WHAT YOU WILL DO: Below are the records; pull every line that includes "установленным".

Entries taken from a collection:
____

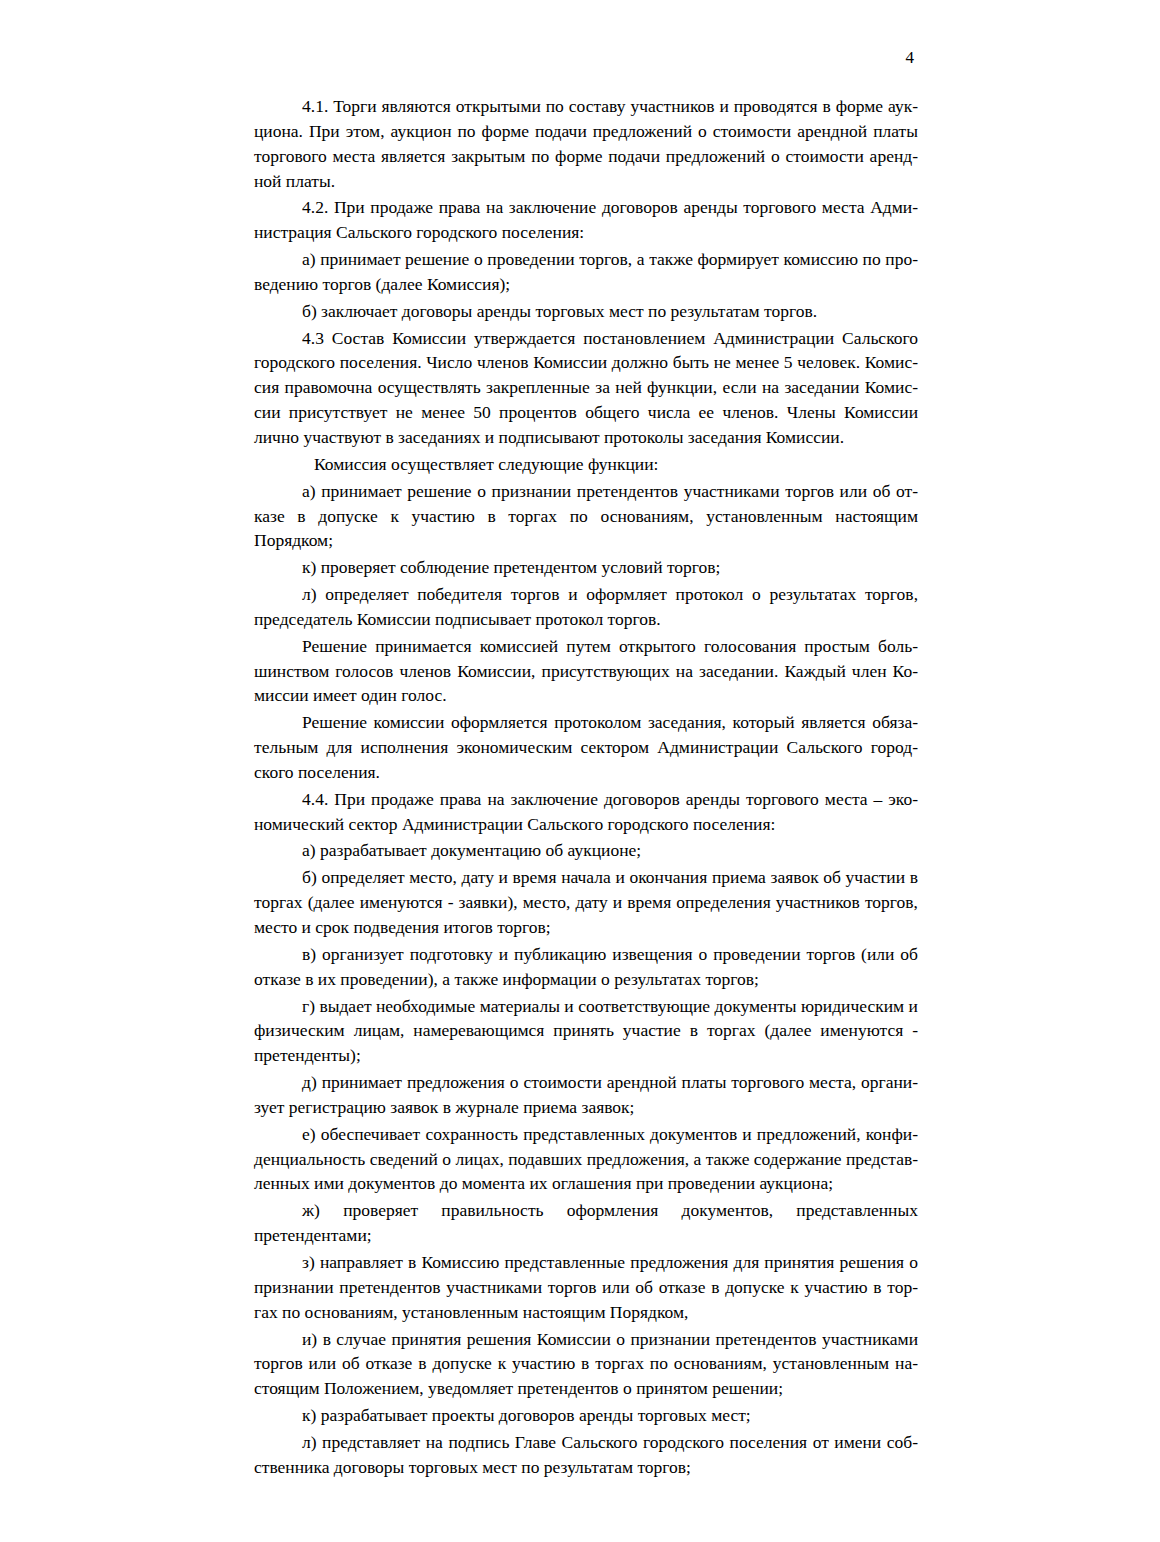4
4.1. Торги являются открытыми по составу участников и проводятся в форме аукциона. При этом, аукцион по форме подачи предложений о стоимости арендной платы торгового места является закрытым по форме подачи предложений о стоимости арендной платы.
4.2. При продаже права на заключение договоров аренды торгового места Администрация Сальского городского поселения:
а) принимает решение о проведении торгов, а также формирует комиссию по проведению торгов (далее Комиссия);
б) заключает договоры аренды торговых мест по результатам торгов.
4.3 Состав Комиссии утверждается постановлением Администрации Сальского городского поселения. Число членов Комиссии должно быть не менее 5 человек. Комиссия правомочна осуществлять закрепленные за ней функции, если на заседании Комиссии присутствует не менее 50 процентов общего числа ее членов. Члены Комиссии лично участвуют в заседаниях и подписывают протоколы заседания Комиссии.
Комиссия осуществляет следующие функции:
а) принимает решение о признании претендентов участниками торгов или об отказе в допуске к участию в торгах по основаниям, установленным настоящим Порядком;
к) проверяет соблюдение претендентом условий торгов;
л) определяет победителя торгов и оформляет протокол о результатах торгов, председатель Комиссии подписывает протокол торгов.
Решение принимается комиссией путем открытого голосования простым большинством голосов членов Комиссии, присутствующих на заседании. Каждый член Комиссии имеет один голос.
Решение комиссии оформляется протоколом заседания, который является обязательным для исполнения экономическим сектором Администрации Сальского городского поселения.
4.4. При продаже права на заключение договоров аренды торгового места – экономический сектор Администрации Сальского городского поселения:
а) разрабатывает документацию об аукционе;
б) определяет место, дату и время начала и окончания приема заявок об участии в торгах (далее именуются - заявки), место, дату и время определения участников торгов, место и срок подведения итогов торгов;
в) организует подготовку и публикацию извещения о проведении торгов (или об отказе в их проведении), а также информации о результатах торгов;
г) выдает необходимые материалы и соответствующие документы юридическим и физическим лицам, намеревающимся принять участие в торгах (далее именуются - претенденты);
д) принимает предложения о стоимости арендной платы торгового места, организует регистрацию заявок в журнале приема заявок;
е) обеспечивает сохранность представленных документов и предложений, конфиденциальность сведений о лицах, подавших предложения, а также содержание представленных ими документов до момента их оглашения при проведении аукциона;
ж) проверяет правильность оформления документов, представленных претендентами;
з) направляет в Комиссию представленные предложения для принятия решения о признании претендентов участниками торгов или об отказе в допуске к участию в торгах по основаниям, установленным настоящим Порядком,
и) в случае принятия решения Комиссии о признании претендентов участниками торгов или об отказе в допуске к участию в торгах по основаниям, установленным настоящим Положением, уведомляет претендентов о принятом решении;
к) разрабатывает проекты договоров аренды торговых мест;
л) представляет на подпись Главе Сальского городского поселения от имени собственника договоры торговых мест по результатам торгов;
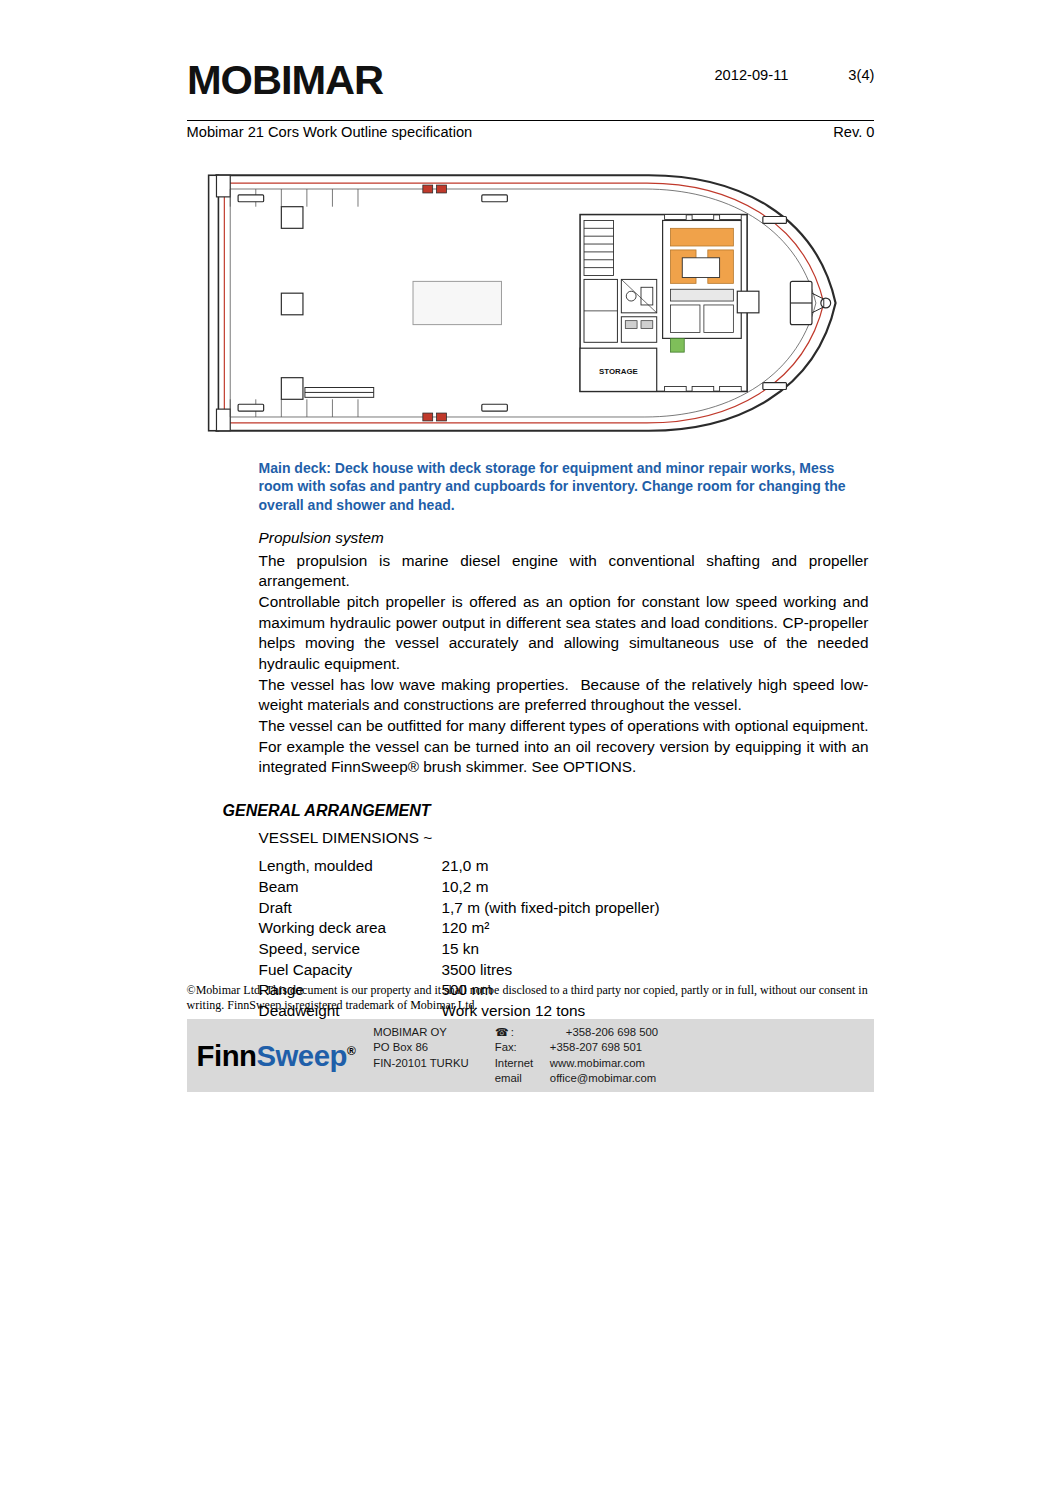MOBIMAR
2012-09-113(4)
Mobimar 21 Cors Work Outline specification Rev. 0
STORAGE
Main deck: Deck house with deck storage for equipment and minor repair works, Mess room with sofas and pantry and cupboards for inventory. Change room for changing the overall and shower and head.
Propulsion system
The propulsion is marine diesel engine with conventional shafting and propeller arrangement.
Controllable pitch propeller is offered as an option for constant low speed working and maximum hydraulic power output in different sea states and load conditions. CP-propeller helps moving the vessel accurately and allowing simultaneous use of the needed hydraulic equipment.
The vessel has low wave making properties. Because of the relatively high speed low-weight materials and constructions are preferred throughout the vessel.
The vessel can be outfitted for many different types of operations with optional equipment. For example the vessel can be turned into an oil recovery version by equipping it with an integrated FinnSweep® brush skimmer. See OPTIONS.
GENERAL ARRANGEMENT
VESSEL DIMENSIONS ~
| Length, moulded | 21,0 m |
| Beam | 10,2 m |
| Draft | 1,7 m (with fixed-pitch propeller) |
| Working deck area | 120 m² |
| Speed, service | 15 kn |
| Fuel Capacity | 3500 litres |
| Range | 500 nm |
| Deadweight | Work version 12 tons |
| Accommodation | Crew 2-4, classified max capacity 8 persons. |
©Mobimar Ltd. This document is our property and it shall not be disclosed to a third party nor copied, partly or in full, without our consent in writing. FinnSweep is registered trademark of Mobimar Ltd.
FinnSweep®
MOBIMAR OY
PO Box 86
FIN-20101 TURKU
☎: +358-206 698 500
Fax: +358-207 698 501
Internet www.mobimar.com
email office@mobimar.com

____

SOLVED EXERCISE:
а) принимает решение о признании претендентов участниками торгов или об отказе в допуске к участию в торгах по основаниям, установленным настоящим Порядком;
з) направляет в Комиссию представленные предложения для принятия решения о признании претендентов участниками торгов или об отказе в допуске к участию в торгах по основаниям, установленным настоящим Порядком,
и) в случае принятия решения Комиссии о признании претендентов участниками торгов или об отказе в допуске к участию в торгах по основаниям, установленным настоящим Положением, уведомляет претендентов о принятом решении;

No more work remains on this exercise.